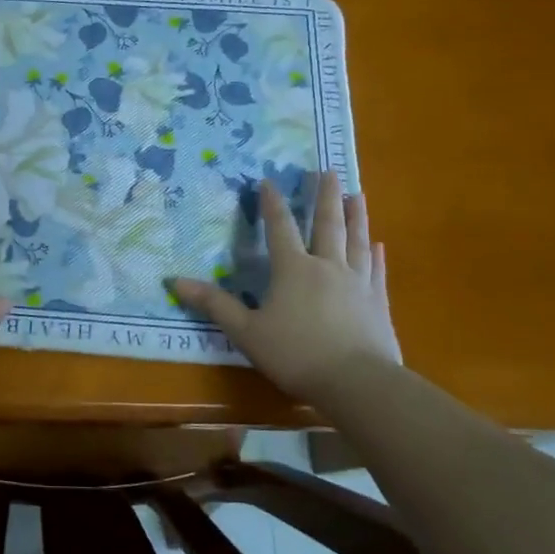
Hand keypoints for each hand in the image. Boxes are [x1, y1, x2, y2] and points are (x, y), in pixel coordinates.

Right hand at [170, 171, 400, 401]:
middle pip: (327, 224)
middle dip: (324, 196)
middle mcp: (327, 266)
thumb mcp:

§ What to work on: Your reply should restate every entry exactly, with the pictures left out.

§ Written solution:
Hand keypoints for each hand in the image. Boxes are [x1, y1, x2, y2] and points are (x, y), in pixel coordinates.

Right hand at [170, 171, 400, 401]:
middle pip: (327, 224)
middle dip: (324, 196)
middle mcp: (327, 266)
thumb mcp:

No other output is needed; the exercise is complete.